§ TASK INSTRUCTIONS:
No pictures should appear in the copy; otherwise retype the entries exactly.

§ SUPPLIED MATERIAL:
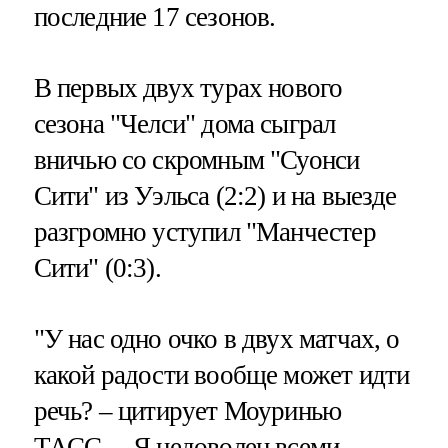
последние 17 сезонов.
В первых двух турах нового
сезона "Челси" дома сыграл
вничью со скромным "Суонси
Сити" из Уэльса (2:2) и на выезде
разгромно уступил "Манчестер
Сити" (0:3).
"У нас одно очко в двух матчах, о
какой радости вообще может идти
речь? – цитирует Моуринью
ТАСС
. – Я недоволен всеми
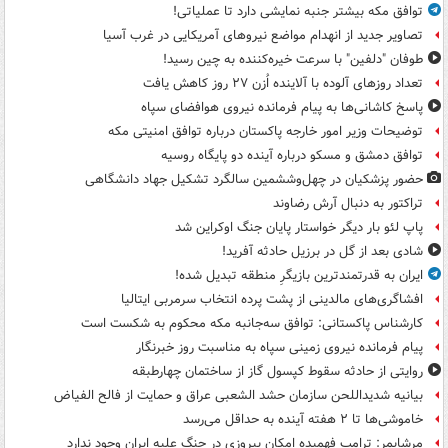
توافق مکه بیشتر جنبه نمایشی دارد تا عملیاتی!
تصاویر جدید از انهدام مواضع نیروهای آمریکایی در غرب آسیا
طوفان "دلفین" با سرعت خیره‌کننده به چین رسید!
تعداد روزهای آلوده با آلاینده اُزن ۲۷ روز کاهش یافت
پاسخ کاشانی‌ها به پیام فرمانده نیروی هوافضای سپاه
توضیحات وزیر امور خارجه پاکستان درباره توافق امنیتی مکه
توافق دمشق و مسکو درباره آینده دو پایگاه روسیه
حضور پزشکیان در چهل‌وششمین سالگرد تشکیل جهاد دانشگاهی
تراکتور به دنبال آرش رضاوند
پاپ لئو بار دیگر خواستار پایان جنگ اوکراین شد
شادی بعد از گل در برزیل حادثه آفرید!
ایران به قدرتمندترین بازیگرِ منطقه تبدیل شده!
افشاگری‌های مالدینی از پشت پرده انتخاب سرمربی ایتالیا
کارشناس پاکستانی: توافق سه‌جانبه مکه محکوم به شکست است
پیام فرمانده نیروی زمینی سپاه به مناسبت روز خبرنگار
روایتی از حادثه سقوط کپسول گاز از ساختمان چهارطبقه
بیانیه شدیداللحن سازمان حشد الشعبی عراق و حمایت از فالح الفیاض
خاموشی‌ها تا ۲ هفته آینده به حداقل می‌رسد
مرشایمر: ترامپ فهمیده امکان پیروزی در جنگ علیه ایران وجود ندارد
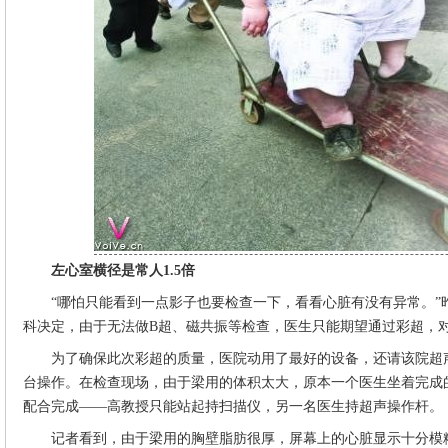
左心室横径是常人1.5倍
“哪怕只能看到一点影子也要检查一下，看看心脏有没有异常。”
科决定，由于无法做B超、磁共振等检查，医生只能期望通过彩超，
为了确保此次彩超的质量，医院动用了最好的设备，还请该院超
台操作。在检查现场，由于梁用的体积太大，原本一个医生坐着完成
配合完成——高教授只能站起持扫描仪，另一名医生持超声操作杆。
记者看到，由于梁用的胸壁脂肪很厚，屏幕上的心脏显示十分模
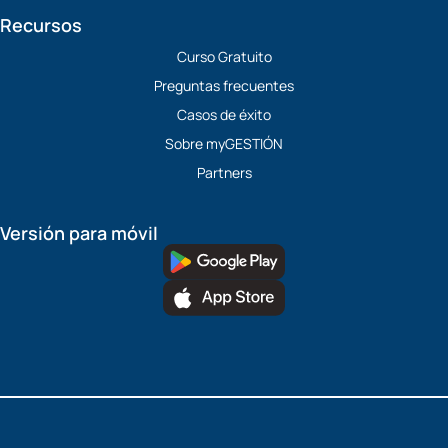
Recursos
Curso Gratuito
Preguntas frecuentes
Casos de éxito
Sobre myGESTIÓN
Partners
Versión para móvil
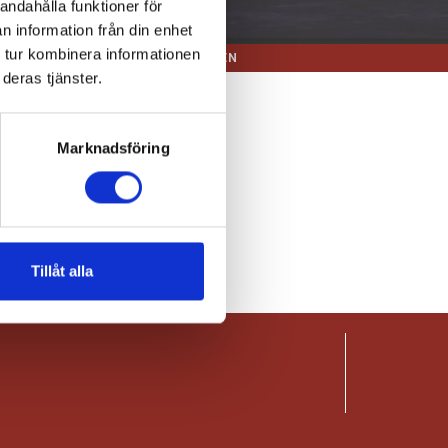
andahålla funktioner för
n information från din enhet
 tur kombinera informationen
D & TILLBEHÖR
MC-BRANSCHEN
deras tjänster.
Marknadsföring
örjar!
Tillåt alla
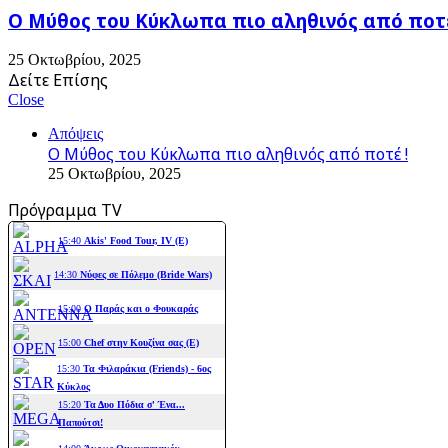
Ο Μύθος του Κύκλωπα πιο αληθινός από ποτέ
25 Οκτωβρίου, 2025
Δείτε Επίσης
Close
Απόψεις
Ο Μύθος του Κύκλωπα πιο αληθινός από ποτέ !
25 Οκτωβρίου, 2025
Πρόγραμμα TV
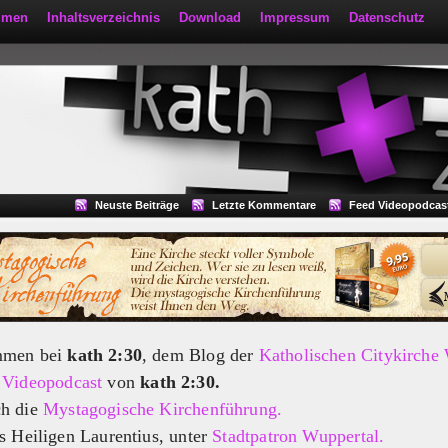
mmen
Inhaltsverzeichnis
Download
Impressum
Datenschutz
Neuste Beiträge
Letzte Kommentare
Feed Videopodcas
mmen bei
kath 2:30
, dem Blog der
Katholischen Citykirche
m
Videopodcast
von
kath 2:30.
ch die
Mystagogische Kirchenführung.
s Heiligen Laurentius, unter
Stadtpatron Wuppertal.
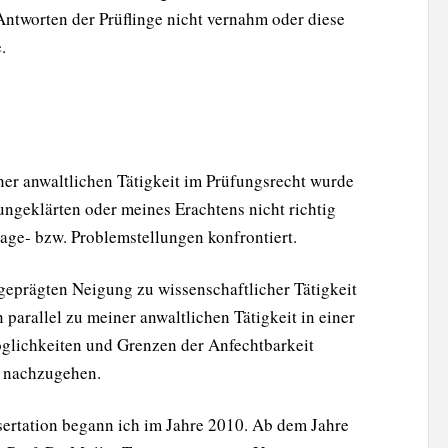
Antworten der Prüflinge nicht vernahm oder diese
.
ner anwaltlichen Tätigkeit im Prüfungsrecht wurde
ungeklärten oder meines Erachtens nicht richtig
age- bzw. Problemstellungen konfrontiert.
eprägten Neigung zu wissenschaftlicher Tätigkeit
n parallel zu meiner anwaltlichen Tätigkeit in einer
glichkeiten und Grenzen der Anfechtbarkeit
“ nachzugehen.
sertation begann ich im Jahre 2010. Ab dem Jahre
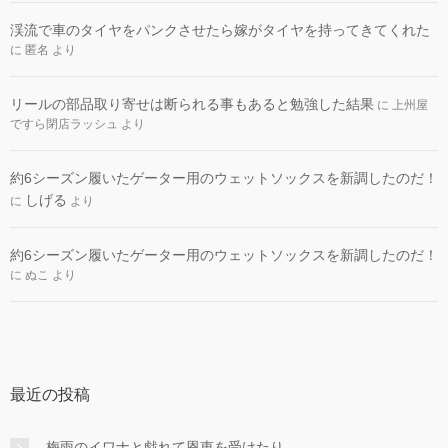
渓流で車のタイヤをパンクさせたら嫁がタイヤを持ってきてくれた
に
匿名
より
リールの部品取り寄せは断られる事もあると勉強した結果
に
上州屋
ですら閉店ラッシュ
より
約6シーズン履いたゲーター用のウェットソックスを新調したのだ！
しげる
に
より
約6シーズン履いたゲーター用のウェットソックスを新調したのだ！
に
ぬこ
より
最近の投稿
梅雨のイワナと戯れて恩恵を受けたり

§ SOLUTION:
последние 17 сезонов.
В первых двух турах нового
сезона "Челси" дома сыграл
вничью со скромным "Суонси
Сити" из Уэльса (2:2) и на выезде
разгромно уступил "Манчестер
Сити" (0:3).
"У нас одно очко в двух матчах, о
какой радости вообще может идти
речь? – цитирует Моуринью
ТАСС
. – Я недоволен всеми
توافق مکه بیشتر جنبه نمایشی دارد تا عملیاتی!
تصاویر جدید از انهدام مواضع نیروهای آمریکایی در غرب آسیا
طوفان "دلفین" با سرعت خیره‌کننده به چین رسید!
تعداد روزهای آلوده با آلاینده اُزن ۲۷ روز کاهش یافت
پاسخ کاشانی‌ها به پیام فرمانده نیروی هوافضای سپاه
توضیحات وزیر امور خارجه پاکستان درباره توافق امنیتی مکه
توافق دمشق و مسکو درباره آینده دو پایگاه روسیه
حضور پزشکیان در چهل‌وششمین سالگرد تشکیل جهاد دانشگاهی
تراکتور به دنبال آرش رضاوند
پاپ لئو بار دیگر خواستار پایان جنگ اوکراین شد
شادی بعد از گل در برزیل حادثه آفرید!
ایران به قدرتمندترین بازیگرِ منطقه تبدیل شده!
افشاگری‌های مالدینی از پشت پرده انتخاب سرمربی ایتالیا
کارشناس پاکستانی: توافق سه‌جانبه مکه محکوم به شکست است
پیام فرمانده نیروی زمینی سپاه به مناسبت روز خبرنگار
روایتی از حادثه سقوط کپسول گاز از ساختمان چهارطبقه
بیانیه شدیداللحن سازمان حشد الشعبی عراق و حمایت از فالح الفیاض
خاموشی‌ها تا ۲ هفته آینده به حداقل می‌رسد
مرشایمر: ترامپ فهمیده امکان پیروزی در جنگ علیه ایران وجود ندارد
左心室横径是常人1.5倍
“哪怕只能看到一点影子也要检查一下，看看心脏有没有异常。”
科决定，由于无法做B超、磁共振等检查，医生只能期望通过彩超，
为了确保此次彩超的质量，医院动用了最好的设备，还请该院超
台操作。在检查现场，由于梁用的体积太大，原本一个医生坐着完成
配合完成——高教授只能站起持扫描仪，另一名医生持超声操作杆。
记者看到，由于梁用的胸壁脂肪很厚，屏幕上的心脏显示十分模
Recursos
Curso Gratuito
Preguntas frecuentes
Casos de éxito
Sobre myGESTIÓN
Partners
Versión para móvil
andahålla funktioner för
n information från din enhet
 tur kombinera informationen
D & TILLBEHÖR
MC-BRANSCHEN
deras tjänster.
Marknadsföring
örjar!
Tillåt alla
Ο Μύθος του Κύκλωπα πιο αληθινός από ποτέ
25 Οκτωβρίου, 2025
Δείτε Επίσης
Close
Απόψεις
Ο Μύθος του Κύκλωπα πιο αληθινός από ποτέ !
25 Οκτωβρίου, 2025
Πρόγραμμα TV
mmen
Inhaltsverzeichnis
Download
Impressum
Datenschutz
Neuste Beiträge
Letzte Kommentare
Feed Videopodcas
mmen bei
kath 2:30
, dem Blog der
Katholischen Citykirche
m
Videopodcast
von
kath 2:30.
ch die
Mystagogische Kirchenführung.
s Heiligen Laurentius, unter
Stadtpatron Wuppertal.
Antworten der Prüflinge nicht vernahm oder diese
.
ner anwaltlichen Tätigkeit im Prüfungsrecht wurde
ungeklärten oder meines Erachtens nicht richtig
age- bzw. Problemstellungen konfrontiert.
eprägten Neigung zu wissenschaftlicher Tätigkeit
n parallel zu meiner anwaltlichen Tätigkeit in einer
glichkeiten und Grenzen der Anfechtbarkeit
“ nachzugehen.
sertation begann ich im Jahre 2010. Ab dem Jahre
渓流で車のタイヤをパンクさせたら嫁がタイヤを持ってきてくれた
に
匿名
より
リールの部品取り寄せは断られる事もあると勉強した結果
に
上州屋
ですら閉店ラッシュ
より
約6シーズン履いたゲーター用のウェットソックスを新調したのだ！
しげる
に
より
約6シーズン履いたゲーター用のウェットソックスを新調したのだ！
に
ぬこ
より
最近の投稿
梅雨のイワナと戯れて恩恵を受けたり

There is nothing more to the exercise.